Data supplied -
........
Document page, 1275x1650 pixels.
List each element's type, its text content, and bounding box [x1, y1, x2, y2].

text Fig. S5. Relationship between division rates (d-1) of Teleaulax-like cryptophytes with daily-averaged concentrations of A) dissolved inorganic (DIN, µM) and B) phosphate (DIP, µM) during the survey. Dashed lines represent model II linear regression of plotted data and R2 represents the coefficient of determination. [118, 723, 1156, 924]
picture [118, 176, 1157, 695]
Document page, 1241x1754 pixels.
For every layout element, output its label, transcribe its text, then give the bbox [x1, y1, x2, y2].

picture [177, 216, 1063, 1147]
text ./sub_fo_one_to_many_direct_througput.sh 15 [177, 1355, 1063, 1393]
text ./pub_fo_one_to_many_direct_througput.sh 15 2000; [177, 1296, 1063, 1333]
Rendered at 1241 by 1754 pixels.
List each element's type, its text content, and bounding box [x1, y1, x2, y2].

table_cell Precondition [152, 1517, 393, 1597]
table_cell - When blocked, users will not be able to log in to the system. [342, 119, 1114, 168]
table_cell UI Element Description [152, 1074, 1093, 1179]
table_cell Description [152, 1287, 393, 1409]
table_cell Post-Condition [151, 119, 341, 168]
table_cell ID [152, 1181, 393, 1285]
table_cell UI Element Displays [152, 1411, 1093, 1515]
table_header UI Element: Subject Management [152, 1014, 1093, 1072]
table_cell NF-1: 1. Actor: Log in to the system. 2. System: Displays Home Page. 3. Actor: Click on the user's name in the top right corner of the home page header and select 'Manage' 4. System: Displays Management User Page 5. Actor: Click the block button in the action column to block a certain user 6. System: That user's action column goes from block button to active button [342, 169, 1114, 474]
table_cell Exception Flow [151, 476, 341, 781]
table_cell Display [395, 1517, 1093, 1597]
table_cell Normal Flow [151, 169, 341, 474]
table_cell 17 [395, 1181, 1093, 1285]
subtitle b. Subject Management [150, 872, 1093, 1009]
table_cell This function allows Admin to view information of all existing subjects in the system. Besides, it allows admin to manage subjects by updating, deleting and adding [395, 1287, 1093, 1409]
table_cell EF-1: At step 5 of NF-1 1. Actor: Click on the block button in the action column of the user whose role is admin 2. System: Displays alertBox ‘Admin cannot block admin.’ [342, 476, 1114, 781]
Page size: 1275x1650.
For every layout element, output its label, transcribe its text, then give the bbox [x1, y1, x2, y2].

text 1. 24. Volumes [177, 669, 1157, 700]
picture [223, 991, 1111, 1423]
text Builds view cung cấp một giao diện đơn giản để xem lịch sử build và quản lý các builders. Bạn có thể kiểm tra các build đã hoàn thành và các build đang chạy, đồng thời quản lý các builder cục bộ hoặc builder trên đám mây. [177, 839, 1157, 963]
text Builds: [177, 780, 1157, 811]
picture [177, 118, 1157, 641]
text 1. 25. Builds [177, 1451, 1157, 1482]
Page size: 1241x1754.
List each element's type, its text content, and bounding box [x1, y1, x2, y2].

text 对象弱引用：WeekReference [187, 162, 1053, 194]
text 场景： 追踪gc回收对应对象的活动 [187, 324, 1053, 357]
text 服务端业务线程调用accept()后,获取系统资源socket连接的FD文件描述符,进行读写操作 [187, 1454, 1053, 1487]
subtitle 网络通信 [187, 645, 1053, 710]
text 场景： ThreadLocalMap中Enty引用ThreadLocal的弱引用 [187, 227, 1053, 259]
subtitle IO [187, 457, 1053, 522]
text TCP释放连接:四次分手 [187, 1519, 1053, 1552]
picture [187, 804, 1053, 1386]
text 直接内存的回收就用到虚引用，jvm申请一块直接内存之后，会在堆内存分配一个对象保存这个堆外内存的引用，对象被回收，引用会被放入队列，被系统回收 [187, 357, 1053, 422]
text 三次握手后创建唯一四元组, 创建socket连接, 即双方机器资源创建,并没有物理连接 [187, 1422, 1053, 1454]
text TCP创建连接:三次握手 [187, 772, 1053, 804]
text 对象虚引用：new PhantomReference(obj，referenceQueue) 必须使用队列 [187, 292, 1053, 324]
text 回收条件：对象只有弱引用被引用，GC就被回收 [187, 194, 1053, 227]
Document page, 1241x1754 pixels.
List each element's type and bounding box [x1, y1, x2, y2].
........
How to complete this task - Only the lines holding "pixels" are wanted, so copy each of them from the material.

The completed task -
Document page, 1275x1650 pixels.
Document page, 1241x1754 pixels.
Rendered at 1241 by 1754 pixels.
Document page, 1241x1754 pixels.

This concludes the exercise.